**TEXT SEGMENT**
After the rebase, two tests are still failing(intermittently?).

These are indeed intermittent failure, and I believe they will go away once we do https://github.com/massalabs/massa/issues/3468, so I will leave it as it is for now.

gterzian avatar Feb 02 '23 09:02 gterzian

Thanks for your review @AurelienFT

The goal wasn't to have a thread per connection that manage the connection from handshake to the the disconnect ?

While it may have been part of the discussion, I think the current changes fit better into what is already there, and the current changes are already quite large as it is.

I don't think it's a good idea to have one thread manage the entire lifeline of a connection, because in fact there are multiple concerns such as: the initial handshake, the active node, and so on, and these are best managed separately. But I could discuss a more concrete proposal as a follow-up.

In the per connections threads a connection can't be blocked by a task in the pipeline that has too much load.

I think the current structure also enjoys that benefit, for example each handshake is spawned as a separate task.

gterzian avatar Feb 03 '23 09:02 gterzian

I don't think it's a good idea to have one thread manage the entire lifeline of a connection, because in fact there are multiple concerns such as: the initial handshake, the active node, and so on, and these are best managed separately.

When looking at @damip proposal it's not a single thread of the whole life of a connection but it's a thread by connection.

I think the current structure also enjoys that benefit, for example each handshake is spawned as a separate task.

**COLLECTED MATERIAL**
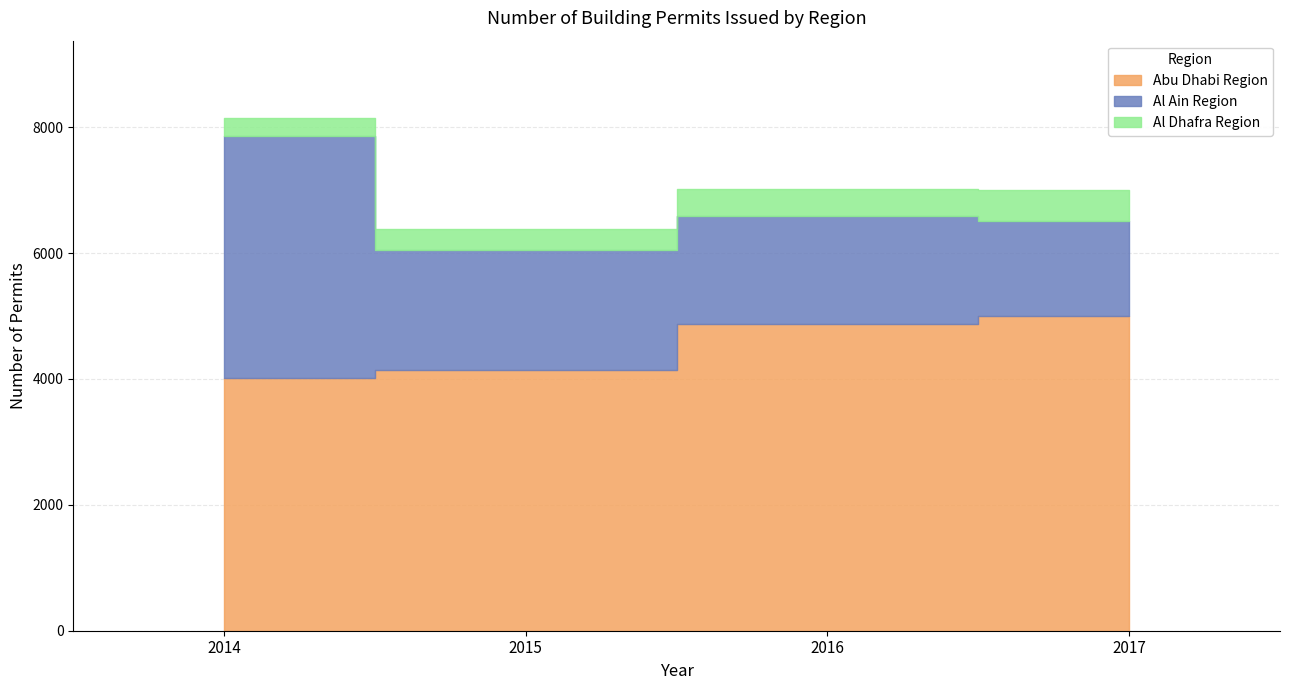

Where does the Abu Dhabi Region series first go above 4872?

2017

**EXERCISE REQUIREMENTS**
Write out the discussion about per-connection threads word for word, everything from "gterzian avatar Feb 02" down to "the disconnect ?".

**FINISHED TASK**
gterzian avatar Feb 02 '23 09:02 gterzian

Thanks for your review @AurelienFT

The goal wasn't to have a thread per connection that manage the connection from handshake to the the disconnect ?